■ What is being asked ■
Transcribe the records word for word, beginning with the first line and ending with the line that contains "Rendered at 1500 by 1125 pixels."; include nothing else.

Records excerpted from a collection
---+---

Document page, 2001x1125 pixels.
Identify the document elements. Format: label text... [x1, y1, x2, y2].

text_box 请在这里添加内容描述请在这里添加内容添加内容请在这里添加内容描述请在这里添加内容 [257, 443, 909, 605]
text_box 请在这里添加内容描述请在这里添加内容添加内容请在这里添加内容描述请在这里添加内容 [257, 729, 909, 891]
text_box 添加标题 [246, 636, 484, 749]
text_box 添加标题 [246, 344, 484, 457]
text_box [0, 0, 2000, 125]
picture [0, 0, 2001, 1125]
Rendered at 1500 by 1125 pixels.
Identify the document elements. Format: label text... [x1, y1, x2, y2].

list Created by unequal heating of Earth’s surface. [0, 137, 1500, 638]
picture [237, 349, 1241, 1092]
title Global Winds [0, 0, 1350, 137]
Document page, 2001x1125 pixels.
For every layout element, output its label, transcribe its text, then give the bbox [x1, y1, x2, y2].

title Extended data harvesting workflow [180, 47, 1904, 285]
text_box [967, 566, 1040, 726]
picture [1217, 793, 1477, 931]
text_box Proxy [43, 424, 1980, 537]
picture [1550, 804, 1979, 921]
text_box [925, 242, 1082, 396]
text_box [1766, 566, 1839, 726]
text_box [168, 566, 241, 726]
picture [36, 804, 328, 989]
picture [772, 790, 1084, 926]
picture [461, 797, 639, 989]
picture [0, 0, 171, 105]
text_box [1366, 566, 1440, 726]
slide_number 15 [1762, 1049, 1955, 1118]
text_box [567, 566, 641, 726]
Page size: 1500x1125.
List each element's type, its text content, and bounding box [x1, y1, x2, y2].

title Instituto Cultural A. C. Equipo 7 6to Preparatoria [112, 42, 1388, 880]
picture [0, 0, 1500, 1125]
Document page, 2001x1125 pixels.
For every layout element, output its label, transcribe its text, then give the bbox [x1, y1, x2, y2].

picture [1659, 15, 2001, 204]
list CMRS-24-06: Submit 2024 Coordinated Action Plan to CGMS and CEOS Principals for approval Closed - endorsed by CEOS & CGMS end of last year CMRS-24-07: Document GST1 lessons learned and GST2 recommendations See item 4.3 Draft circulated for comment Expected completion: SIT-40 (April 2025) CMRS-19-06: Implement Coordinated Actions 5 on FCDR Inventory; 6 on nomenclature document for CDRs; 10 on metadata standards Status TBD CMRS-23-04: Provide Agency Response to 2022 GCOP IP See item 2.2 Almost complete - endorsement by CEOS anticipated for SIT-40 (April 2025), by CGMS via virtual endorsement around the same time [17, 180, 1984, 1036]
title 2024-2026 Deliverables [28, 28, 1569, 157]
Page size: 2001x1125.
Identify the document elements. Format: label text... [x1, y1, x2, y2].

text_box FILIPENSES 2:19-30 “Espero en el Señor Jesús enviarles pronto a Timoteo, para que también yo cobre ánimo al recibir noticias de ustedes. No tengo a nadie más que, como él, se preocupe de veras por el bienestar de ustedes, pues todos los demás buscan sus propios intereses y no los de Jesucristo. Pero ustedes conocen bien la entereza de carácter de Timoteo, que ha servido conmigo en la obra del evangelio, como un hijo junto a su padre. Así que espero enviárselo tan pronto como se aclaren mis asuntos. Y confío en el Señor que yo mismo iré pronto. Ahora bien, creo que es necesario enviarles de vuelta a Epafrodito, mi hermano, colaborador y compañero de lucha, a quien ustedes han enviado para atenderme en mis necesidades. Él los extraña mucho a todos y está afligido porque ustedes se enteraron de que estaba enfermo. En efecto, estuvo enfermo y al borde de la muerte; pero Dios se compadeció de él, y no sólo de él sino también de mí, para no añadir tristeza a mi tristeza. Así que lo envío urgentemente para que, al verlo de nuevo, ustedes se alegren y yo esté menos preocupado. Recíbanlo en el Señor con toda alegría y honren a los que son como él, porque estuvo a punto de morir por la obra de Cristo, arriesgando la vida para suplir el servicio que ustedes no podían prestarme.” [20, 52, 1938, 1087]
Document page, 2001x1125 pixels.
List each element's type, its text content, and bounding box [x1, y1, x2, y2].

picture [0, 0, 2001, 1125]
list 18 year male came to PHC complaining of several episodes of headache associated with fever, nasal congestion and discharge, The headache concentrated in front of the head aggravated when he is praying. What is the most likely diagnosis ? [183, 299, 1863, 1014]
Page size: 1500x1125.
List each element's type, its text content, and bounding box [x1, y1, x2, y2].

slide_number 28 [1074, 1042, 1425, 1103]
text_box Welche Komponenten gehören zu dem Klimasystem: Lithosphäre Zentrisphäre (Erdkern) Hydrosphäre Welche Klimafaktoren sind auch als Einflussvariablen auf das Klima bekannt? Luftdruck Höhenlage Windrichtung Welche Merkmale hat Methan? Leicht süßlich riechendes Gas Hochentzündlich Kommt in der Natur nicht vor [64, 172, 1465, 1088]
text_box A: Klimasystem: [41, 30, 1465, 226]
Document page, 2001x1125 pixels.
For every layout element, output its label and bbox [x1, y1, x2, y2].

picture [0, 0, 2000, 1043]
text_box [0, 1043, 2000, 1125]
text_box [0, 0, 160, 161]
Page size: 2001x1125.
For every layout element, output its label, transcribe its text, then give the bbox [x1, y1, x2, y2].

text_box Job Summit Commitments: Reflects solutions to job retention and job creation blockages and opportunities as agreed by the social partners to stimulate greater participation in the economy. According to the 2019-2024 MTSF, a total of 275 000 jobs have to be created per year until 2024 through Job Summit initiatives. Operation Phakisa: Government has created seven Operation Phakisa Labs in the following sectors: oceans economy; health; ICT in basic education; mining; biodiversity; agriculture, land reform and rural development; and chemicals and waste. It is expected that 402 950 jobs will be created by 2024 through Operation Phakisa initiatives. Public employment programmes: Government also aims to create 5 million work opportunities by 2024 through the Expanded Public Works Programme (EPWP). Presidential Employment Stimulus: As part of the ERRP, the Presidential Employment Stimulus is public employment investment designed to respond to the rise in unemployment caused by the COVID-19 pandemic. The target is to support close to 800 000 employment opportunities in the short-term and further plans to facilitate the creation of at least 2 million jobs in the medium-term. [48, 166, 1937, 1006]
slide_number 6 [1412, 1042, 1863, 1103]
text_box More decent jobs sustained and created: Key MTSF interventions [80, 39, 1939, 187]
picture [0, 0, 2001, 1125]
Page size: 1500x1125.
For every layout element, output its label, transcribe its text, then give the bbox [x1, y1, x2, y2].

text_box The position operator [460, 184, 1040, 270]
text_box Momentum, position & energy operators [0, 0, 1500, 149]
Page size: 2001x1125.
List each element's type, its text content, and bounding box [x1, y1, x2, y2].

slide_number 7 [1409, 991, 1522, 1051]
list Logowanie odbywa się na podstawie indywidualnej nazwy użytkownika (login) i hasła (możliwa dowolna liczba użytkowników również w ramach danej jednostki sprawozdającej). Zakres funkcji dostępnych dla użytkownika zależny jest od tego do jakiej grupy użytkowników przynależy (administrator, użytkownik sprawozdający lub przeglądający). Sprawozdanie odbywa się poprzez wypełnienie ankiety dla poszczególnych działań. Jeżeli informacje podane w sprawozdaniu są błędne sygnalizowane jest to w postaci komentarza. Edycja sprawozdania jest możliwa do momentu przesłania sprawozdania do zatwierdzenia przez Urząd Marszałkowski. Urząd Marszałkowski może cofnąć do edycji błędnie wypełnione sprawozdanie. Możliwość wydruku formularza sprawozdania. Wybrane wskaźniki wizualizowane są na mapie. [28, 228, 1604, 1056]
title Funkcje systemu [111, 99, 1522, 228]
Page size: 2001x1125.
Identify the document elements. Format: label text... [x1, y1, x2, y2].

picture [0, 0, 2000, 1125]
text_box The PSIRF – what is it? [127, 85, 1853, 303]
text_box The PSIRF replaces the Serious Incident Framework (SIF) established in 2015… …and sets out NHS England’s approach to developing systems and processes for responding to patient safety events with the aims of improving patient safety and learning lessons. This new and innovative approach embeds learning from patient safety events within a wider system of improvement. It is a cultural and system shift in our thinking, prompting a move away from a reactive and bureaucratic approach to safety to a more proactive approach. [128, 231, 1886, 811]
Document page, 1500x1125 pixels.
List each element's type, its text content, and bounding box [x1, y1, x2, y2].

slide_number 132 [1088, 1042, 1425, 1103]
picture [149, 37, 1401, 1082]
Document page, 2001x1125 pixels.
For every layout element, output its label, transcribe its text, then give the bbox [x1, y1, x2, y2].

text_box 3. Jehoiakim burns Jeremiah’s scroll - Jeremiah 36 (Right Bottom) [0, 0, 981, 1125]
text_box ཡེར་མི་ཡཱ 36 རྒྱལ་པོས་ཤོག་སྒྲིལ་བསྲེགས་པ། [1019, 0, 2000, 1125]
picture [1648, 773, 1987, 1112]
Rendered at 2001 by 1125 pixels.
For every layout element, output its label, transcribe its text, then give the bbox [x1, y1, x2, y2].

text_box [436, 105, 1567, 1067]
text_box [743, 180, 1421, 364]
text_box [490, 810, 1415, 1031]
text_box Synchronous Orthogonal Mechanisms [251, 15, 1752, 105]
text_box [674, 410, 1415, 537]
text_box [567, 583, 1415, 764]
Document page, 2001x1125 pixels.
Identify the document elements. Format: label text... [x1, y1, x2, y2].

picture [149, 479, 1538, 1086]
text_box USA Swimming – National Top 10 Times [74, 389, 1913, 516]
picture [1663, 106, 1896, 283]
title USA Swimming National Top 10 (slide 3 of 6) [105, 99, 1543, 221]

---+---

■ Response to the task ■
Document page, 2001x1125 pixels.
Identify the document elements. Format: label text... [x1, y1, x2, y2].

text_box 请在这里添加内容描述请在这里添加内容添加内容请在这里添加内容描述请在这里添加内容 [257, 443, 909, 605]
text_box 请在这里添加内容描述请在这里添加内容添加内容请在这里添加内容描述请在这里添加内容 [257, 729, 909, 891]
text_box 添加标题 [246, 636, 484, 749]
text_box 添加标题 [246, 344, 484, 457]
text_box [0, 0, 2000, 125]
picture [0, 0, 2001, 1125]
Rendered at 1500 by 1125 pixels.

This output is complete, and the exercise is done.